- Born: Ruth Starr 1887 Eau Claire, Wisconsin, U.S.
- Died: 1965 (aged 77–78) Alexandria, Virginia, U.S.
- Known for: Painting
- Movement: Modern Painting
- Spouse: William Searls Rose
- Awards: Mary Hills Goodwin Prize

= Ruth Starr Rose =

American artist (1887–1965)

Ruth Starr Rose (1887–1965) was an American artist. She was a painter, lithographer and serigrapher, and best known for her paintings of African American life in Maryland in the 1930s and 1940s.

This important woman artist's work has toured throughout Maryland, the United States, and Europe as a unique example of an early American Shared Community expressed through pigment and paint. Additionally, Rose is credited as the first white artist to create a work of art for a black church. The subject of her fresco, Pharaoh's Army Got Drownded, was to honor the minister's son who perished in training for WWII.

==Early life and education==
Rose was born in 1887 into an affluent family in Eau Claire, Wisconsin. Her family were active abolitionists; her paternal grandfather was William Starr, a timber businessman who had been placed under house arrest by U.S. Marshals for his refusal to comply with the fugitive slave laws. On her paternal side she was descended from Dr. Comfort Starr (1589–1659), one of the founders of Harvard College. Her mother was Ida May Hill Starr, an author and musician. Nathan Comfort Starr (1896–1981) a medieval literature professor, was her brother, and her sister-in-law (married to Nathan) was photographer and art historian, Nina Howell Starr.

The family moved to Maryland's Eastern Shore to Hope House after the turn of the century, in 1906. Hope House was in the Tilghman and Lloyd families and existed as a plantation, before the Starr family moved in. In 1907, the Starr family remodeled the home. The family lived differently than their neighbors, in a racially integrated community where they socialized with their African American neighbors and friends.

In Maryland, she and her mother attended the African American DeShields United Methodist Church in Copperville, Maryland. Many years later, Rose painted a mural of the biblical story of Moses parting the Red Sea in this same church titled, And the Pharaoh’s Army Got Drowned (1940) and it served as a metaphor for breaking away from slavery. Nearby towns of Unionville and Copperville were African American communities, and often where Rose would spend time and paint her subjects. Rose was an art activist, and it was her familiarity with town residents that allowed her a glimpse into the African American experience.

She left Hope House, the family property, to study, just as her mother had, at Vassar College in Poughkeepsie, New York. After graduation from Vassar, she enrolled in the Art Students League of New York where she worked with artist Victoria Hutson Huntley, Mabel Dwight, Harry Sternberg, and George C. Miller.

==Career and works==
Rose focused her paintings on African American life on the Chesapeake Bay. Rose and her family had long supported civil rights for African American people and they were well connected with black artists and performers, including Paul Robeson, Lead Belly, and Roland Hayes. Rose's subjects included local descendants of Frederick Douglass and Harriet Ross Tubman, a professional sail maker, female crab pickers, and heroic WWII veterans. She portrayed her friends with "dignity and compassion" which was rare in portrayals of people of color during that era.

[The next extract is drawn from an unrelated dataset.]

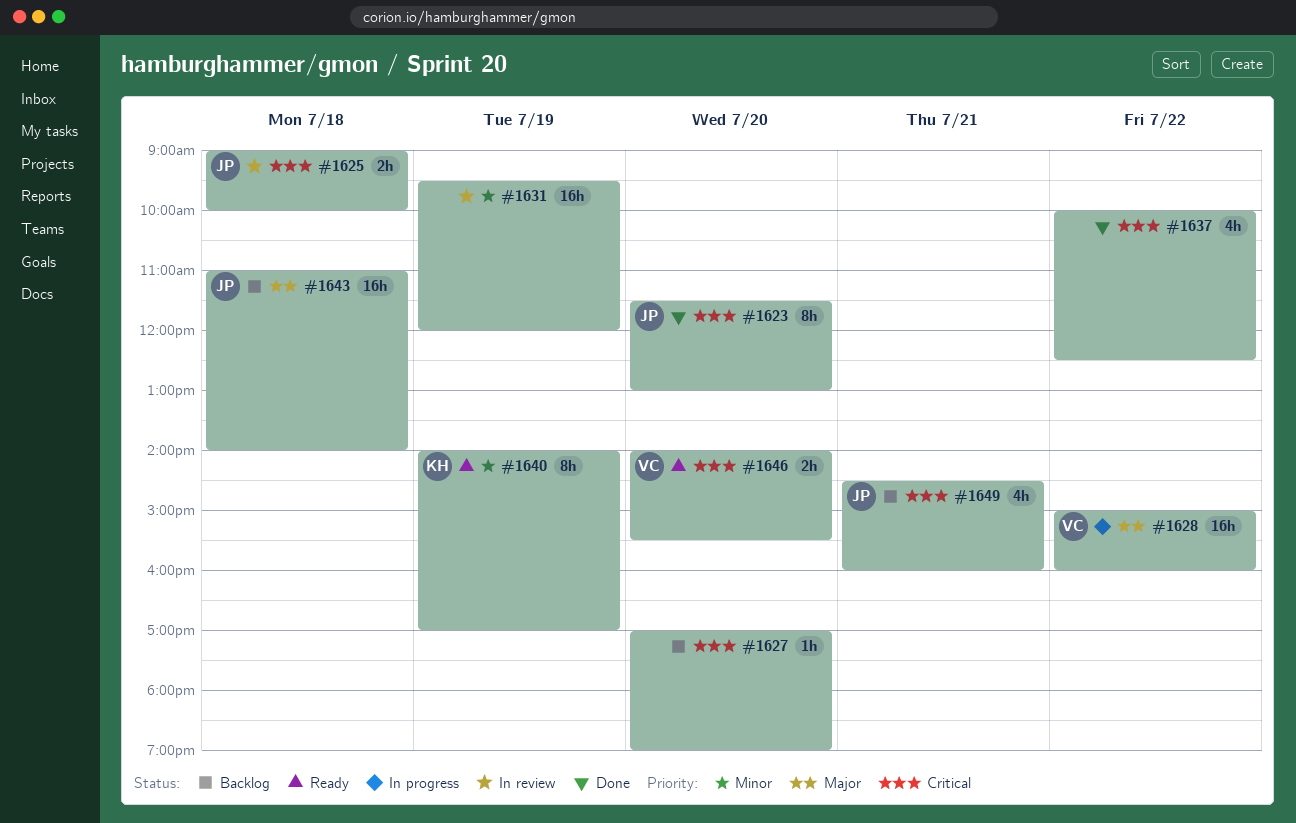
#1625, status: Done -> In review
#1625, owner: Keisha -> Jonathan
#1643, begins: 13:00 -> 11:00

In 1937, when she was living in Caldwell, New Jersey, she was awarded the Mary Hills Goodwin Prize at the exhibition of the National Association of Women Painters and Sculptors in New York City for her painting "The Twilight Quartet," a portrait of four African American musicians from the historic settlement of Copperville, Maryland. In 1957 she was awarded a prize in the graphics category at the exhibition of the National Association of Women Artists.

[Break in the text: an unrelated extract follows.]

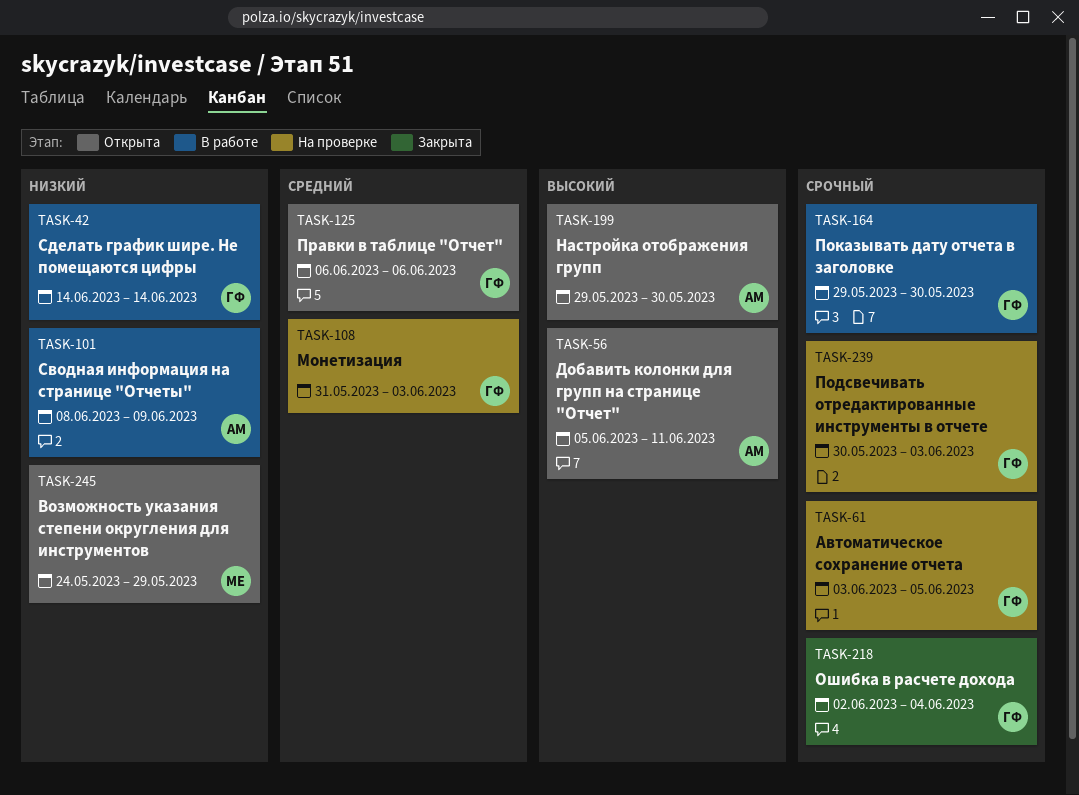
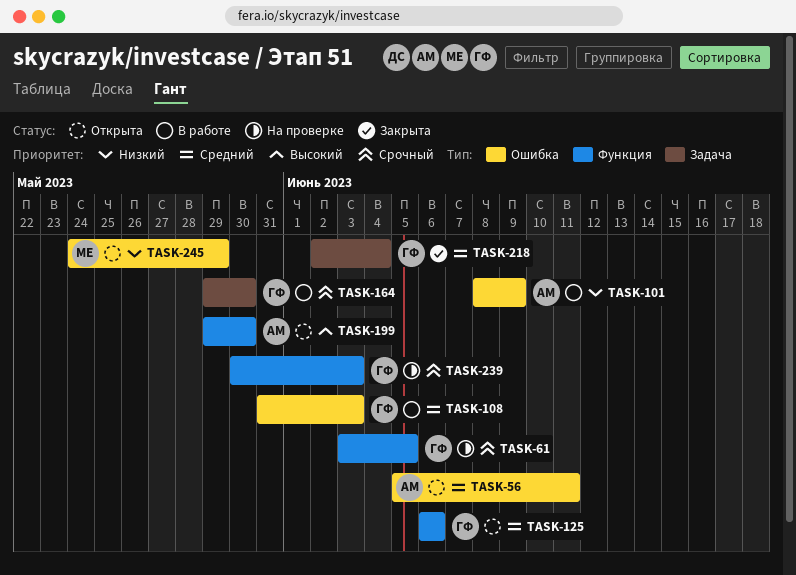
TASK-42: present -> none
TASK-56, priority: Высокий -> Средний
TASK-108, status: На проверке -> В работе
TASK-218, priority: Срочный -> Средний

Rose had a deep regard for African American spirituals. As early as 1956, she was credited by Howard University's Professor James A. Porter, the father of African American art history, for her representation of African American spirituals which he commended her for as being the most compassionate and complete to date. Her ear was moved by their dissonant beauty, and she created illustrations of the songs reflecting how members of her congregation felt as they sang the melodies. Alain LeRoy Locke selected two of her African American spirituals for his pioneering work, The Negro in Art in 1940. Her biographers, Barbara Paca and Nina Khrushcheva, have connected her writing and depiction of African American spirituals to the earliest foundation of African American religion in the United States.

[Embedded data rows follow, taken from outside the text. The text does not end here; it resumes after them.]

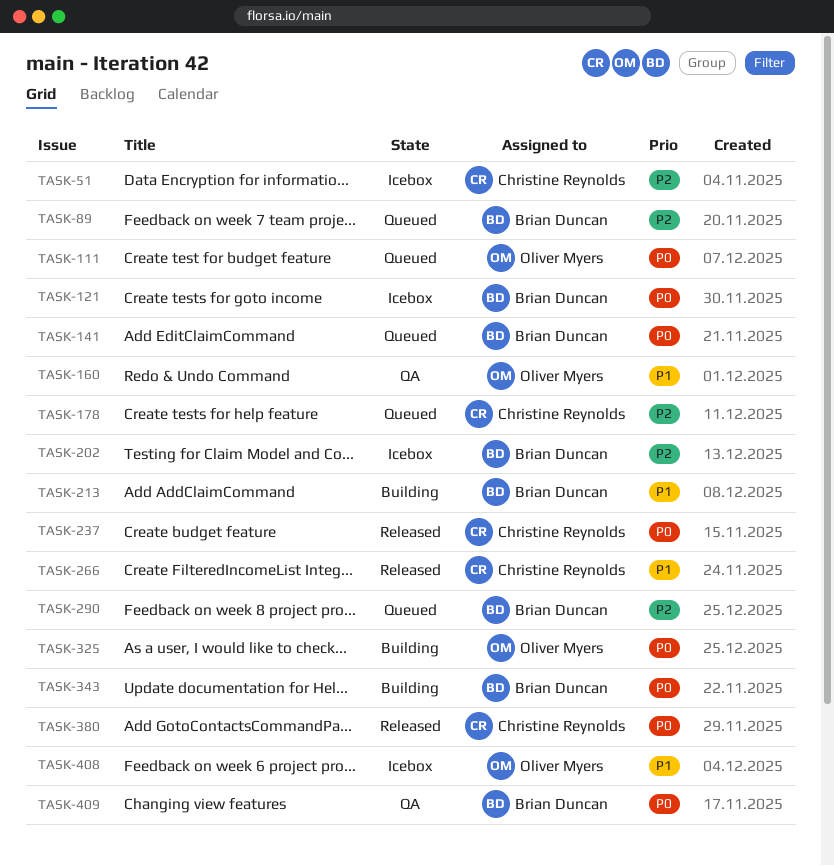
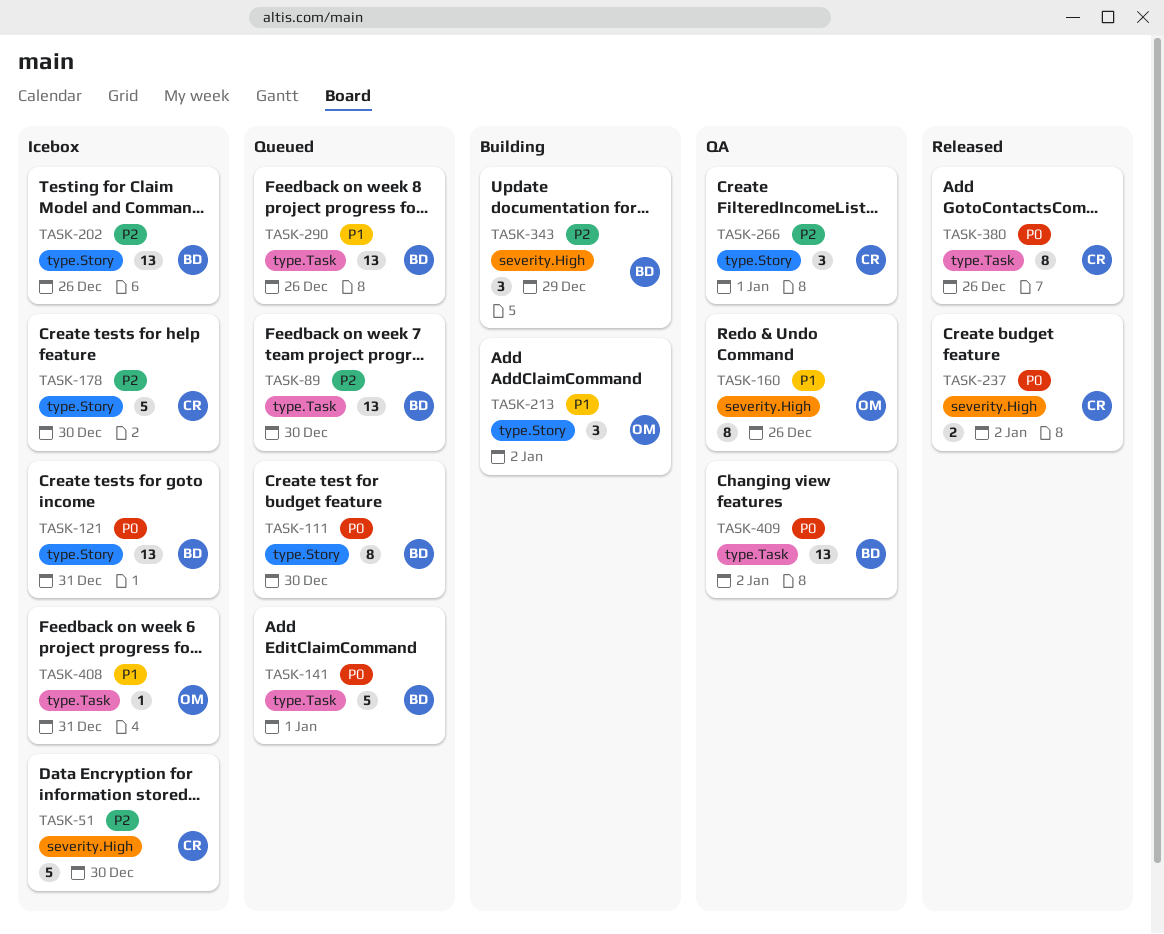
TASK-111, owner: Oliver Myers -> Brian Duncan
TASK-178, status: Queued -> Icebox
TASK-213, owner: Brian Duncan -> Oliver Myers
TASK-266, status: Released -> QA
TASK-266, priority: P1 -> P2
TASK-290, priority: P2 -> P1
TASK-325: present -> none
TASK-343, priority: P0 -> P2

Ruth Starr Rose's works have been exhibited at the Metropolitan Museum of Art, The Whitney, The Philadelphia Museum of Art, the Library of Congress, and throughout Europe. She was included in the 1947 and the 1951 Dallas Museum of Fine Arts exhibitions of the National Serigraph Society.

==Personal==
In 1914, Rose married William Searls Rose, who was from a wealthy family. They lived near New York City and adopted two children. They spent summers at Hope House and at the adjoining farm, Pickbourne, which had been given to Rose as a wedding gift.

Harlem Renaissance artist Prentiss Taylor and Weyhe Gallery's Carl Zigrosser, founder of the Prints Department at the Philadelphia Museum of Art, were her lifelong friends and mentors.